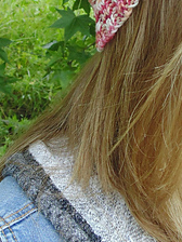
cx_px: 194
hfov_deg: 14.9
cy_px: 41
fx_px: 680
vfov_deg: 20.0
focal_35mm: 97
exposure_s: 1/200
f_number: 3.4
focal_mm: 6.2
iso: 80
------------------------------------
* **Exercise**:
Each record must appear again exactly as written above, without its pictures.

* **Exercise output**:
cx_px: 194
hfov_deg: 14.9
cy_px: 41
fx_px: 680
vfov_deg: 20.0
focal_35mm: 97
exposure_s: 1/200
f_number: 3.4
focal_mm: 6.2
iso: 80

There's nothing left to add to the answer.